Directions:
A single number is needed: how many lines of the data below contain "depth".

(Collected data)
▼▼▼

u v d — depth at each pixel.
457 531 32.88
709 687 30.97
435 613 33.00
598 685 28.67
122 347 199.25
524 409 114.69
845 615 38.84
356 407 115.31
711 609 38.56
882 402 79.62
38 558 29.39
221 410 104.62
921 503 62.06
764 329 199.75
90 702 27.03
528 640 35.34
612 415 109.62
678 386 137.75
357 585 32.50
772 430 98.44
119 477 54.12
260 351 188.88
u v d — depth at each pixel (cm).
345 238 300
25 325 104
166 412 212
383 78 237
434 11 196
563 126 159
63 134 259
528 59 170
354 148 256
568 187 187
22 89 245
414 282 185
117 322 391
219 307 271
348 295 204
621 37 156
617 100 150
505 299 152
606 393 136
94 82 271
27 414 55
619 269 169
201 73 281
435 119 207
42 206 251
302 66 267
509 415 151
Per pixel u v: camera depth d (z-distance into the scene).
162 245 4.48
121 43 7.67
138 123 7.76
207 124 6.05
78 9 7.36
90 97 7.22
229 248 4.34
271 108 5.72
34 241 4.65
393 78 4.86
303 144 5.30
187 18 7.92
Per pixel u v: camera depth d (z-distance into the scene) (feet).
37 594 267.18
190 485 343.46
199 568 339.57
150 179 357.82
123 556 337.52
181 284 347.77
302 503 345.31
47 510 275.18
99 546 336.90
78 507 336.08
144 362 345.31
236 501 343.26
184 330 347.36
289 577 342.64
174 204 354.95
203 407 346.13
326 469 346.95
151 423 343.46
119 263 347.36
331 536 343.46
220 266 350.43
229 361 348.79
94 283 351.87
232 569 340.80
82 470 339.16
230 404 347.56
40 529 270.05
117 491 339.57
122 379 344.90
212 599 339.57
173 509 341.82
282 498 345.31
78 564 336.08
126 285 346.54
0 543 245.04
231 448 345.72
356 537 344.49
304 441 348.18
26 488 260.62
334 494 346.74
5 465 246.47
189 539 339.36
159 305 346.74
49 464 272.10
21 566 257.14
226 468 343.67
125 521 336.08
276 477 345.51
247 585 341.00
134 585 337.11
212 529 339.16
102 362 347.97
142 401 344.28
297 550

▲▲▲

Exercise output:
4